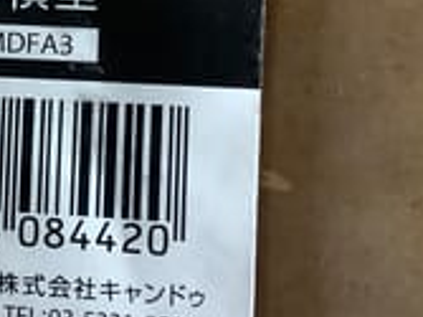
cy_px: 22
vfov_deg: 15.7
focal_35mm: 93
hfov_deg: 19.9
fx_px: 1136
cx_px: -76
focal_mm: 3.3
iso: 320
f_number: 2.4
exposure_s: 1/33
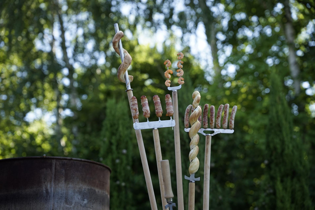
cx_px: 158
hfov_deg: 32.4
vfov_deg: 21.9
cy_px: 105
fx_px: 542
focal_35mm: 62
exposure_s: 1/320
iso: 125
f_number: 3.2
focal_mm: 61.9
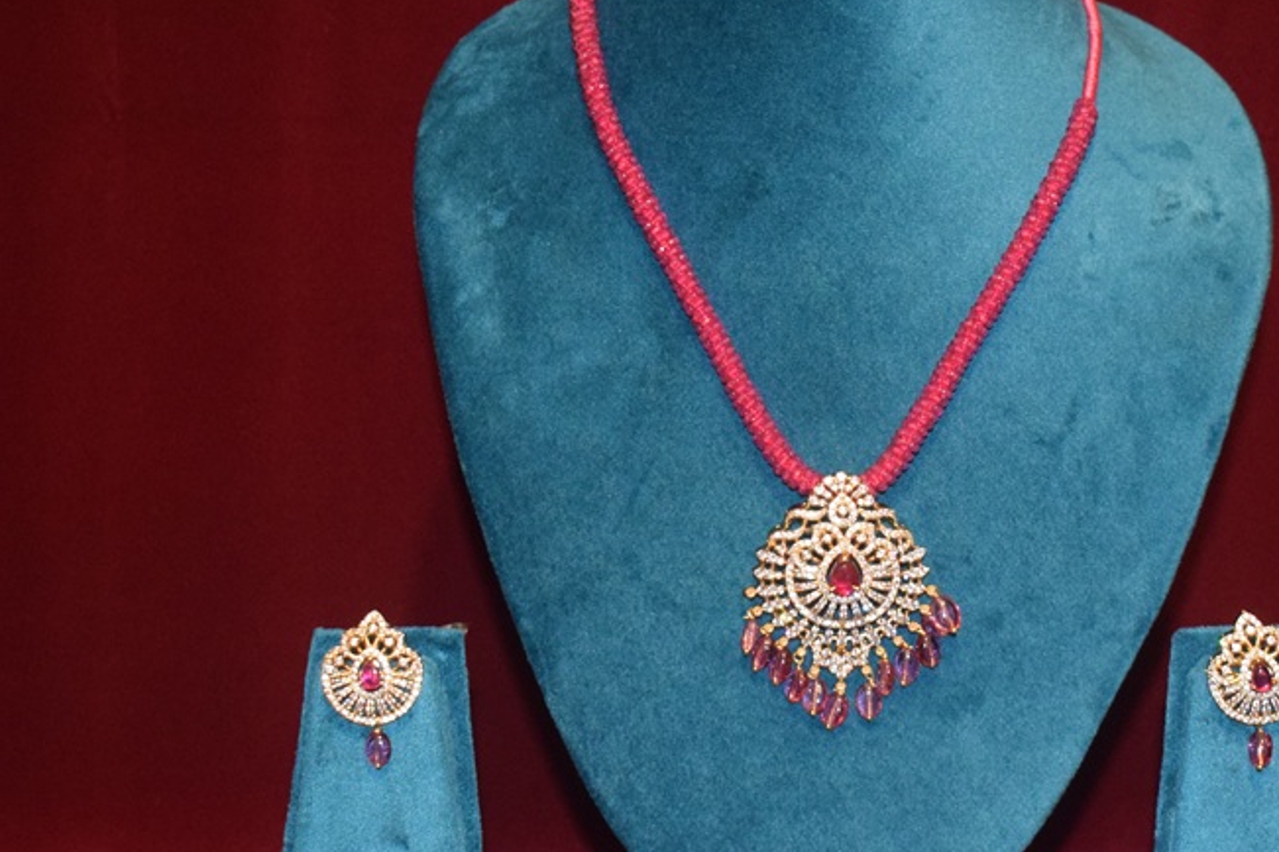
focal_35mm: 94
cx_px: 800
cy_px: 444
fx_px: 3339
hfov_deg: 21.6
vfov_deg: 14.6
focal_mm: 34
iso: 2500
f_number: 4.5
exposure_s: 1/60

━━━

**Task to complete**
The material must be returned exactly, with its pictures omitted.

**Result of this exercise**
cy_px: 22
vfov_deg: 15.7
focal_35mm: 93
hfov_deg: 19.9
fx_px: 1136
cx_px: -76
focal_mm: 3.3
iso: 320
f_number: 2.4
exposure_s: 1/33
cx_px: 158
hfov_deg: 32.4
vfov_deg: 21.9
cy_px: 105
fx_px: 542
focal_35mm: 62
exposure_s: 1/320
iso: 125
f_number: 3.2
focal_mm: 61.9
focal_35mm: 94
cx_px: 800
cy_px: 444
fx_px: 3339
hfov_deg: 21.6
vfov_deg: 14.6
focal_mm: 34
iso: 2500
f_number: 4.5
exposure_s: 1/60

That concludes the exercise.